Requirement | Show every line below where "linecap" can be found.
_ _ _ _ _
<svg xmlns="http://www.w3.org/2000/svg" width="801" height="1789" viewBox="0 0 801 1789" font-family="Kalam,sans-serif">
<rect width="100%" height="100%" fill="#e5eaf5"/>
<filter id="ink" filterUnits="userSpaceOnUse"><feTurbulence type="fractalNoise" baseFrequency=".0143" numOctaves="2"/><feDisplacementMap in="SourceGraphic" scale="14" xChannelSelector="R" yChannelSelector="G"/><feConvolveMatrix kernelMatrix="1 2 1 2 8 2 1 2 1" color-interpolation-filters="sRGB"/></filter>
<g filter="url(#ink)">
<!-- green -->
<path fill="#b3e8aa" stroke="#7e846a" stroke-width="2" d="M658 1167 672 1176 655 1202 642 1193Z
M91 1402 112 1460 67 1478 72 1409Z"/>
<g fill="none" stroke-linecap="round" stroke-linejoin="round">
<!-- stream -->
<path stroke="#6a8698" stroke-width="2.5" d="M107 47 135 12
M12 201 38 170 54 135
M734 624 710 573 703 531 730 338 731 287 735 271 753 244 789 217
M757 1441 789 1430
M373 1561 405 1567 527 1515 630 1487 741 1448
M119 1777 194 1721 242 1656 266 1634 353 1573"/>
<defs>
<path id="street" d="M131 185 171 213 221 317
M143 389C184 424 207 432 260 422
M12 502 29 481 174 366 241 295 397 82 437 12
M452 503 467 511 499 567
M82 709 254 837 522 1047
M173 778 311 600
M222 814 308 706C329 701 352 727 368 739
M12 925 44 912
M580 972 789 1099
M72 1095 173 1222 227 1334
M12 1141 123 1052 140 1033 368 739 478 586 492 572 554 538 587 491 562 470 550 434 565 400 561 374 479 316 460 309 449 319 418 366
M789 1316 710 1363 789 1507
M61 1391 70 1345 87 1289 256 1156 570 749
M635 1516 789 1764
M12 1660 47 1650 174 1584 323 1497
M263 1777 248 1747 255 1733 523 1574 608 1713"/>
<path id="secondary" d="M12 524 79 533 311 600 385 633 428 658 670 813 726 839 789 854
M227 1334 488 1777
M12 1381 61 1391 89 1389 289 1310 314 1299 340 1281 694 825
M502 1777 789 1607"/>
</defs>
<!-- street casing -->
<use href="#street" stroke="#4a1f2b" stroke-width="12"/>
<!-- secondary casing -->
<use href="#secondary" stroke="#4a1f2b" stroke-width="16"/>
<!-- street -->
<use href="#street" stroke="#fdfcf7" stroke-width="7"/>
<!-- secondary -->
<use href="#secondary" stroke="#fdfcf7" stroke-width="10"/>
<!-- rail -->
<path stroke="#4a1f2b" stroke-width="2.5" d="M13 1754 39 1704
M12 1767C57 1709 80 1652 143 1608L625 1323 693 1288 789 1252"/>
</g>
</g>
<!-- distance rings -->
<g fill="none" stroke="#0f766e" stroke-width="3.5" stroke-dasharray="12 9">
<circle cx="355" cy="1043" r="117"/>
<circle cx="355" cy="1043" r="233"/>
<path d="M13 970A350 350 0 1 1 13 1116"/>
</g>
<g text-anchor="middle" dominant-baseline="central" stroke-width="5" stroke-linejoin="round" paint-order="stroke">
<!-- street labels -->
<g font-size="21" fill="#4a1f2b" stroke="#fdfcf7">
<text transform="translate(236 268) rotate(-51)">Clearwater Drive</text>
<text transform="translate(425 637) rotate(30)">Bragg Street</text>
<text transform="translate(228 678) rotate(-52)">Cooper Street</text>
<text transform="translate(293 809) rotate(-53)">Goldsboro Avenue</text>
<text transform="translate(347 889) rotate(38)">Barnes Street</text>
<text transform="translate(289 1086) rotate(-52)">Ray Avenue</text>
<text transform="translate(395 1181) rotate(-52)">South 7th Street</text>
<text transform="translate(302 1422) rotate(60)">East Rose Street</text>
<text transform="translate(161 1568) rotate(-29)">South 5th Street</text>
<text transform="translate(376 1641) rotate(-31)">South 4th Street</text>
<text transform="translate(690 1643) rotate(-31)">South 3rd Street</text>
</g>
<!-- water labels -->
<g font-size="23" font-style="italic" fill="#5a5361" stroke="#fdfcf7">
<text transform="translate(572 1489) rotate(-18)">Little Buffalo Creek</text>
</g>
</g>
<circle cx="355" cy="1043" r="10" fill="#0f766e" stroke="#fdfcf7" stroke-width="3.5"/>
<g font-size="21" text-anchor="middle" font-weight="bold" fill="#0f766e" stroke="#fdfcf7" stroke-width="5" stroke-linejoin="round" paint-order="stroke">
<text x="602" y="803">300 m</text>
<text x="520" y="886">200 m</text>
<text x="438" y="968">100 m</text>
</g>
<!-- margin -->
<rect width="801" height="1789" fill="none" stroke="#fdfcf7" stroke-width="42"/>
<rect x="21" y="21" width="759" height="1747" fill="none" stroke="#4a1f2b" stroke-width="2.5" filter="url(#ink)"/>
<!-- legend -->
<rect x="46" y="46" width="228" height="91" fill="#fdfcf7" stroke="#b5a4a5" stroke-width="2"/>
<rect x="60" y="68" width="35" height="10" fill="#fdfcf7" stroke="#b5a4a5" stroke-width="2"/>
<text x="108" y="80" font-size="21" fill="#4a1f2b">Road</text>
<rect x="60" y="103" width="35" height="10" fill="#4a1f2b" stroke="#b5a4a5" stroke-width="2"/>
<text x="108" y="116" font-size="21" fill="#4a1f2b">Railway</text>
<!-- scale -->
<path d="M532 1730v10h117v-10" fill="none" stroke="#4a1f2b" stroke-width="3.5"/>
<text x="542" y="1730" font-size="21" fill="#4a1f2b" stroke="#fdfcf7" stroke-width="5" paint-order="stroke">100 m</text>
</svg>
_ _ _ _ _
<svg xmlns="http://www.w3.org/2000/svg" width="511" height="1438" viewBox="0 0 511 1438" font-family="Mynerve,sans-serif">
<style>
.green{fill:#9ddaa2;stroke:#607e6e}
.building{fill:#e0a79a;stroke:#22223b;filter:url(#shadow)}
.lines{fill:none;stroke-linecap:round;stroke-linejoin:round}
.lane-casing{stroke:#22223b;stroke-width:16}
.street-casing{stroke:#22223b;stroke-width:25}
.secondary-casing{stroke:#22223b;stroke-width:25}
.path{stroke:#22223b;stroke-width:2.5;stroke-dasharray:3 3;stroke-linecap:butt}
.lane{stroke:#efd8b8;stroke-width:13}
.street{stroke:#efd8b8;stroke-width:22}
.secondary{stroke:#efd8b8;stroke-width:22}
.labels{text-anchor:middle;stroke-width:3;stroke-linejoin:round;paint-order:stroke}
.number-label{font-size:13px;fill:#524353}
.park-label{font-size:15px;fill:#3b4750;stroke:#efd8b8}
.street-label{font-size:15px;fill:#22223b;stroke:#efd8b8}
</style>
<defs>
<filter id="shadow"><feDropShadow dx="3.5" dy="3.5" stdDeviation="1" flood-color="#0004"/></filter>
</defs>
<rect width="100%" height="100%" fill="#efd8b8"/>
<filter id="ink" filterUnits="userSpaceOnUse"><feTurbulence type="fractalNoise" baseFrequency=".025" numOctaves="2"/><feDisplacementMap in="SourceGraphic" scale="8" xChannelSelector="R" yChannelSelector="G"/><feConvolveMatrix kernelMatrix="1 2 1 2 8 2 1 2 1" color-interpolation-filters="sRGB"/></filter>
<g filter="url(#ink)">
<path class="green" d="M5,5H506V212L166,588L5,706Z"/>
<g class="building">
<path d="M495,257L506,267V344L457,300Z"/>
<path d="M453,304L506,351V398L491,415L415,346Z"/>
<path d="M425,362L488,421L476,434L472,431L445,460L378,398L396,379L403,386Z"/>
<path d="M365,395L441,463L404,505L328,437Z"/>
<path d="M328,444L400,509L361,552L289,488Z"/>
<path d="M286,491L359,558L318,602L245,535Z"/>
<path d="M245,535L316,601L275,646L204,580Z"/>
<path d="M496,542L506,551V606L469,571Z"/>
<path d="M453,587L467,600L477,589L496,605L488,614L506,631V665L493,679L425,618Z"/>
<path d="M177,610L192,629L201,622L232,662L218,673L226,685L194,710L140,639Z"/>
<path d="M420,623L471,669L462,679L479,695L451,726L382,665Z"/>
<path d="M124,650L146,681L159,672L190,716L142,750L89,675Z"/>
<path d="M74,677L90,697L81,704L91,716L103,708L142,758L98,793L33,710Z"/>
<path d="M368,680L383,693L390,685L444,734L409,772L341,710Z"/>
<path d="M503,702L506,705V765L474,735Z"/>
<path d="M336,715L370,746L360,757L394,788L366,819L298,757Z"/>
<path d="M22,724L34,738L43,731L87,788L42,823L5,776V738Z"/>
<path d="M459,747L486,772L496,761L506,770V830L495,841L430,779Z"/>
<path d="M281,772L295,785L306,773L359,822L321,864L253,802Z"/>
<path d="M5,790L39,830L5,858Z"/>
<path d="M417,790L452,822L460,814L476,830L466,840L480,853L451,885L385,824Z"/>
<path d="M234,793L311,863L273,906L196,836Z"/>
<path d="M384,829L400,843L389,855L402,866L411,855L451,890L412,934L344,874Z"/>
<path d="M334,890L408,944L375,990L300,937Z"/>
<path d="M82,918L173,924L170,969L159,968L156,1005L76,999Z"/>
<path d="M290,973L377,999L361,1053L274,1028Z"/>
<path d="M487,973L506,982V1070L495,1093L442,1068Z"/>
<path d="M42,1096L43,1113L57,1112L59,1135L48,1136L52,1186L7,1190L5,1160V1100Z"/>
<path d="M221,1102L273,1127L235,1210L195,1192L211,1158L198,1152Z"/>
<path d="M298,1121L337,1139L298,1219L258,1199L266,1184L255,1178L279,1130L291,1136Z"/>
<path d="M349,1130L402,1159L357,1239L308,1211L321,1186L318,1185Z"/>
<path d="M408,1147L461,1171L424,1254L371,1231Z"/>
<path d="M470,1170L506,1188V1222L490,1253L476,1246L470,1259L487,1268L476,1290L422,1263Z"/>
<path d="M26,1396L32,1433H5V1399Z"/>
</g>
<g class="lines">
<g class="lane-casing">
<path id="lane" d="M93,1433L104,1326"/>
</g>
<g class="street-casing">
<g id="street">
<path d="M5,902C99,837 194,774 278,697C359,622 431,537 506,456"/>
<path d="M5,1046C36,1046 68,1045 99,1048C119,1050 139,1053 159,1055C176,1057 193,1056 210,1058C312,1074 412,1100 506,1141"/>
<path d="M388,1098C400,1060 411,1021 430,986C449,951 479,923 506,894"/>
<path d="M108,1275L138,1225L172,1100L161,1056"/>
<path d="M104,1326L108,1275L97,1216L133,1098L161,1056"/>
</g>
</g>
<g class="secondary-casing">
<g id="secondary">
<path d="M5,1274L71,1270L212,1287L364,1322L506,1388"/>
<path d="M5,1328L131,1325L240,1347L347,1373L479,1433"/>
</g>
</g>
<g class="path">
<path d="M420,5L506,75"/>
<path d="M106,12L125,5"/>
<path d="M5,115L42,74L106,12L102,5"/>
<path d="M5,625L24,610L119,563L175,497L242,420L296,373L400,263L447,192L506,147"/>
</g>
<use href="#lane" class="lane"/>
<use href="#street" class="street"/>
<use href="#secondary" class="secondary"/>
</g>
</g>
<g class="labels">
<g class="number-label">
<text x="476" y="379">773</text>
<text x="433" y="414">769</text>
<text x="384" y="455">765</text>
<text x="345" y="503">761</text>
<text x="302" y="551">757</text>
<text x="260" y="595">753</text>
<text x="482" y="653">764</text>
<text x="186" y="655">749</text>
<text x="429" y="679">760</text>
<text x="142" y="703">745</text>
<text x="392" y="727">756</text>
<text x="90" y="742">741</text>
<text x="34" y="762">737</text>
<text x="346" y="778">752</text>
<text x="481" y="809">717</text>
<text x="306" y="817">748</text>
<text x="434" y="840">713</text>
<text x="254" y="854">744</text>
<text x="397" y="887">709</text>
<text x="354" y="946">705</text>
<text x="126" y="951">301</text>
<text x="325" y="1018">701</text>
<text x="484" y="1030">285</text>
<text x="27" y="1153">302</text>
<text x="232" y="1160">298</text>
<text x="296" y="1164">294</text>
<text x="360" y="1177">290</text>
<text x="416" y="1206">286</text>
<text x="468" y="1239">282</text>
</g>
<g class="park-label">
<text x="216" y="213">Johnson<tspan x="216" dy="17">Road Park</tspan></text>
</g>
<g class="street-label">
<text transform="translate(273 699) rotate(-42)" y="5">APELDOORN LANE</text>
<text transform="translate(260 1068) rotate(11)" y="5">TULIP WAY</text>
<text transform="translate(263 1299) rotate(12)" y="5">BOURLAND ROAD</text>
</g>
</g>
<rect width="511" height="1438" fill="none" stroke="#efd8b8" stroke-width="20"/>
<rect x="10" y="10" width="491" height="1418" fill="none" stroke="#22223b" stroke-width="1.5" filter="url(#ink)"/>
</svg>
_ _ _ _ _
Reply to the exercise |
<g fill="none" stroke-linecap="round" stroke-linejoin="round">
.lines{fill:none;stroke-linecap:round;stroke-linejoin:round}
.path{stroke:#22223b;stroke-width:2.5;stroke-dasharray:3 3;stroke-linecap:butt}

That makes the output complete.